**What is needed:** Copy out each line from the start of the material below until the line with "Document page, 2001x1125 pixels.", that line included.

**Data for the task:**

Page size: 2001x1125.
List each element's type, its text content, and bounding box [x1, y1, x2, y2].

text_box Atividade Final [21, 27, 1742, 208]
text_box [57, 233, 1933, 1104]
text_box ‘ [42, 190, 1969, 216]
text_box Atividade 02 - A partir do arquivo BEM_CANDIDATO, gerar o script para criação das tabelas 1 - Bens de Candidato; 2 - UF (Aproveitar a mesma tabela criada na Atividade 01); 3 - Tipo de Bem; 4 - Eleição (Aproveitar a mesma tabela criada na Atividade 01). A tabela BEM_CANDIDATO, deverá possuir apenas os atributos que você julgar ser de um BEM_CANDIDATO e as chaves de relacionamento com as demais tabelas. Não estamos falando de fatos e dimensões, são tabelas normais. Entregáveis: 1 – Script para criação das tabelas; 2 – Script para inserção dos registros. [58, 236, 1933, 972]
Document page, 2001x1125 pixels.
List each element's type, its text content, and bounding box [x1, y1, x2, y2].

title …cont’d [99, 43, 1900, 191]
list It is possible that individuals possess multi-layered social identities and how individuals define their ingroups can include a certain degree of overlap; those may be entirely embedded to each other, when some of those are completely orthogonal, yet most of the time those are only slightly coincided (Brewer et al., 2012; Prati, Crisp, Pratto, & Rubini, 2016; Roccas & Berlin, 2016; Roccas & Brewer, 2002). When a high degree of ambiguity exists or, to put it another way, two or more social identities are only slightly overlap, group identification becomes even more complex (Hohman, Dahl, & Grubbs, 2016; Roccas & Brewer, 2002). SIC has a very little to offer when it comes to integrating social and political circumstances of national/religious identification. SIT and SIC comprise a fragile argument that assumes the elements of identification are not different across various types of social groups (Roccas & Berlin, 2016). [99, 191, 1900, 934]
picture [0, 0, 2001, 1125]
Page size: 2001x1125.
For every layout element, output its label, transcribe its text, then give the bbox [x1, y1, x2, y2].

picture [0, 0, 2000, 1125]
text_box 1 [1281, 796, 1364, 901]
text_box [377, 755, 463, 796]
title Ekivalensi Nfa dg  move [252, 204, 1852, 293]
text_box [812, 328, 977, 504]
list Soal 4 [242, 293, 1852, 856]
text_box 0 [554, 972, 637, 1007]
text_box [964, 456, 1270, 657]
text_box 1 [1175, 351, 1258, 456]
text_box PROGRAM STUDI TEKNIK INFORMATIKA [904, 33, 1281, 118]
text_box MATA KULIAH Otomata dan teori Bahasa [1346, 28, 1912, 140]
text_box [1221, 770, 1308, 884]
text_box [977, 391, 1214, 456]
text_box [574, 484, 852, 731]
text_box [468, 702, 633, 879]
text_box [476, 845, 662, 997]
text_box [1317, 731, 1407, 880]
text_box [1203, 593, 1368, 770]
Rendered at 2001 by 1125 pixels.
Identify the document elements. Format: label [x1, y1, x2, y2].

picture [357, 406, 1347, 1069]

**Result of this task:**
Page size: 2001x1125.
List each element's type, its text content, and bounding box [x1, y1, x2, y2].

text_box Atividade Final [21, 27, 1742, 208]
text_box [57, 233, 1933, 1104]
text_box ‘ [42, 190, 1969, 216]
text_box Atividade 02 - A partir do arquivo BEM_CANDIDATO, gerar o script para criação das tabelas 1 - Bens de Candidato; 2 - UF (Aproveitar a mesma tabela criada na Atividade 01); 3 - Tipo de Bem; 4 - Eleição (Aproveitar a mesma tabela criada na Atividade 01). A tabela BEM_CANDIDATO, deverá possuir apenas os atributos que você julgar ser de um BEM_CANDIDATO e as chaves de relacionamento com as demais tabelas. Não estamos falando de fatos e dimensões, são tabelas normais. Entregáveis: 1 – Script para criação das tabelas; 2 – Script para inserção dos registros. [58, 236, 1933, 972]
Document page, 2001x1125 pixels.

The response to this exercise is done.